Part of the natural world’s rhythm at this time of year is gathering in the harvest. Living in this part of the world and driving around the countryside we see the harvest in action. Fields with machines going up and down, spraying, fertilising, ploughing, sowing and harvesting. It demonstrates how much work goes in to producing our food.
Despite all the difficulties that our British climate can throw at us, we do have a harvest we can rely on, year after year. We can still be sure that our shops will be full of food even with difficult weather conditions, and we know that when we turn a tap there’ll be water for us to drink.

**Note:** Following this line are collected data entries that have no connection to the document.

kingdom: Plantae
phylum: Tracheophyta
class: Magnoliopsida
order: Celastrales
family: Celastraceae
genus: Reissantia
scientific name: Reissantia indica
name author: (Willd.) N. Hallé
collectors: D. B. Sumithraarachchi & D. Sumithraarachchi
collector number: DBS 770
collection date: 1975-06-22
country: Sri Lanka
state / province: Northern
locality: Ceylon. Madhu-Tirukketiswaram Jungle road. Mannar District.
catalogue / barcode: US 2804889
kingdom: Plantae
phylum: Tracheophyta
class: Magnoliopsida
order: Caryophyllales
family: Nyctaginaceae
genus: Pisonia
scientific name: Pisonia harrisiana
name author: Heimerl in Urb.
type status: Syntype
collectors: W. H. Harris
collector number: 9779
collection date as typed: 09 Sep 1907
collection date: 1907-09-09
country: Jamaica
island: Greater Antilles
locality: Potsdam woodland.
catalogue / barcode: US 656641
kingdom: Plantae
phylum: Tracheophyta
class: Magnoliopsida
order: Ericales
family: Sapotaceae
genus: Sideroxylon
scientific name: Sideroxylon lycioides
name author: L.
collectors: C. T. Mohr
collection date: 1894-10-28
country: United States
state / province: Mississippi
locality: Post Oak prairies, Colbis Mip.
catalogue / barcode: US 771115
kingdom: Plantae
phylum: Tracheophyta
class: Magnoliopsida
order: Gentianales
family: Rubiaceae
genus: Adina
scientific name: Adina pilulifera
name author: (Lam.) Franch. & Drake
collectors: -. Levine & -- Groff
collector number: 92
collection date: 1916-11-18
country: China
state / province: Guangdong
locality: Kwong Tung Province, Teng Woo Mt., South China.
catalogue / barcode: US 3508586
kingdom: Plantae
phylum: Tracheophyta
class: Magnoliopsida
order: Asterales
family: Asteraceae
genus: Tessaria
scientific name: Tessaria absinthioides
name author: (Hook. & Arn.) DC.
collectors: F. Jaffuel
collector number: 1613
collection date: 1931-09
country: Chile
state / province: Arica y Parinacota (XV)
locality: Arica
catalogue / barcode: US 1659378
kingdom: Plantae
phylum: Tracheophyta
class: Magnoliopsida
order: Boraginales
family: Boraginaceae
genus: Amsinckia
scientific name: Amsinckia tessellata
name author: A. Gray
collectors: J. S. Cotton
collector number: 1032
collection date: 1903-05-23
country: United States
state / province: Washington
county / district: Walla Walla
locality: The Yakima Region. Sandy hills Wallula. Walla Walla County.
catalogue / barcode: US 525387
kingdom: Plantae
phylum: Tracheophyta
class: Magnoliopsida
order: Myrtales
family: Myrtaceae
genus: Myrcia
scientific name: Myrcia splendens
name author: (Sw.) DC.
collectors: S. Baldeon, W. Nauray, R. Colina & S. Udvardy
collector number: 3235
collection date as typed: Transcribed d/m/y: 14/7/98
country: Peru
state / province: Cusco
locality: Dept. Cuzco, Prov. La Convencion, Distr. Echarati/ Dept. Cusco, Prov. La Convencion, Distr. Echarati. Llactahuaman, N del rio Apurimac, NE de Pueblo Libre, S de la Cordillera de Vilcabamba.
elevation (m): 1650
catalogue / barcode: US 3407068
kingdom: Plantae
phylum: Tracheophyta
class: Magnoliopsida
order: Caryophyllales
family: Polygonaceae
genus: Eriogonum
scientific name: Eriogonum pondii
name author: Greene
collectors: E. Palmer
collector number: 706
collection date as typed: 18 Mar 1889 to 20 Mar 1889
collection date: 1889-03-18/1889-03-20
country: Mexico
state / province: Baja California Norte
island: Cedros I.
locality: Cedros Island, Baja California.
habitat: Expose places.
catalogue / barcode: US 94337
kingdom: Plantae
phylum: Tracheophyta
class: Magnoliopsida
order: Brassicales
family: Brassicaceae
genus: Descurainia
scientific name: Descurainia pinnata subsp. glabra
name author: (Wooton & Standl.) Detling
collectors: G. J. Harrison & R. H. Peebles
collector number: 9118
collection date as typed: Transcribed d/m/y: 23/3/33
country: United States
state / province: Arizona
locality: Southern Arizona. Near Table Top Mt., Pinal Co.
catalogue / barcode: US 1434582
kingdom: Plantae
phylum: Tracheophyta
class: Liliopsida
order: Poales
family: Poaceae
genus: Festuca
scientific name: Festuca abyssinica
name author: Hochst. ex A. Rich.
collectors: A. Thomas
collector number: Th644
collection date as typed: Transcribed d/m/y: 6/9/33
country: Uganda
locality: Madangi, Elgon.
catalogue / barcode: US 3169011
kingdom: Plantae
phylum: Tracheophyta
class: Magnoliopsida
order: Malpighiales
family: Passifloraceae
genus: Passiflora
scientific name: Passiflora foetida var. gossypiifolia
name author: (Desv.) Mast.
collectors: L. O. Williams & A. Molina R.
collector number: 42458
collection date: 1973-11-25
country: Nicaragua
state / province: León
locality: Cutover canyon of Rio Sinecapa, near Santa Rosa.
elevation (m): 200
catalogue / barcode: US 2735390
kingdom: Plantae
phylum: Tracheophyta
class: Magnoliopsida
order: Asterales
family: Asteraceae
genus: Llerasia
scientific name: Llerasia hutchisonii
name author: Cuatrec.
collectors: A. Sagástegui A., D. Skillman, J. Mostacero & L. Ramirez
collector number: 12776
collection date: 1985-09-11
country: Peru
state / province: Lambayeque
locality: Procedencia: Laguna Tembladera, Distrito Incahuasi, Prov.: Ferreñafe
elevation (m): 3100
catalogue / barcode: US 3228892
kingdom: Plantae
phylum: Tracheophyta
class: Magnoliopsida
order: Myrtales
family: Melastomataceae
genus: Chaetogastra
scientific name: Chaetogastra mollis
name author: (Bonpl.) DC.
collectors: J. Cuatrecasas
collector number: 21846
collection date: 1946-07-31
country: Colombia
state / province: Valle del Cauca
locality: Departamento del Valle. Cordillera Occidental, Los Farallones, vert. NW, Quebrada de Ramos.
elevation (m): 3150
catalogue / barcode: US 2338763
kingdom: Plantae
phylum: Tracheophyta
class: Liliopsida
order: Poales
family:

Not everyone around the world can say the same – there are many countries where a poor harvest means starvation and where the nearest water is miles away. It’s an amazing privilege to be able to go to a supermarket and choose from shelves piled high with food. It’s easy to forget all the work that goes into growing, packaging and transporting our food to us.
We live in a world where we depend on other people for the things we eat and drink, and it’s good to remember and celebrate them. It’s also good to remember and celebrate the God who makes all of this possible. The world was created good and fruitful.
And it is still a place full of beauty and abundance.
There are good gifts for all – if we remember to share and be generous towards people who have less than us.
These are not only in faraway countries but also here in our country, where many people depend on food banks to feed themselves and their families.
God is generous to us and the Bible tells us that we’re meant to care for the earth and share his generosity with others.
So, as we give thanks for the harvest perhaps there are also ways in which we might be able to share our good gifts with someone else who has less than us?
May God help us all to be both glad and generous.